The power of data mining in diagnosis of childhood pneumonia.
Naydenova E., Tsanas A., Howie S., Casals-Pascual C., De Vos M.
Childhood pneumonia is the leading cause of death of children under the age of 5 years globally. Diagnostic information on the presence of infection, severity and aetiology (bacterial versus viral) is crucial for appropriate treatment. However, the derivation of such information requires advanced equipment (such as X-rays) and clinical expertise to correctly assess observational clinical signs (such as chest indrawing); both of these are often unavailable in resource-constrained settings. In this study, these challenges were addressed through the development of a suite of data mining tools, facilitating automated diagnosis through quantifiable features. Findings were validated on a large dataset comprising 780 children diagnosed with pneumonia and 801 age-matched healthy controls. Pneumonia was identified via four quantifiable vital signs (98.2% sensitivity and 97.6% specificity). Moreover, it was shown that severity can be determined through a combination of three vital signs and two lung sounds (72.4% sensitivity and 82.2% specificity); addition of a conventional biomarker (C-reactive protein) further improved severity predictions (89.1% sensitivity and 81.3% specificity).
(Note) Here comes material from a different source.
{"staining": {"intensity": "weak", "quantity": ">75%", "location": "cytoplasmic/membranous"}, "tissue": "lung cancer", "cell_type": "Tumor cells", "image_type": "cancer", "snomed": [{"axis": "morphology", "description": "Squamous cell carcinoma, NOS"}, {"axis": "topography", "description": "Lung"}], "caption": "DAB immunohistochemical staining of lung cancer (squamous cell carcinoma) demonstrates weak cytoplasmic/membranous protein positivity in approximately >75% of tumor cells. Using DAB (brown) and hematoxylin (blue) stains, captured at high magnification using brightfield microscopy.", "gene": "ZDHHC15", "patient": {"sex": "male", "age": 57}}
Finally, we demonstrated that aetiology can be determined using three vital signs and a newly proposed biomarker (lipocalin-2) (81.8% sensitivity and 90.6% specificity). These results suggest that a suite of carefully designed machine learning tools can be used to support multi-faceted diagnosis of childhood pneumonia in resource-constrained settings, compensating for the shortage of expensive equipment and highly trained clinicians.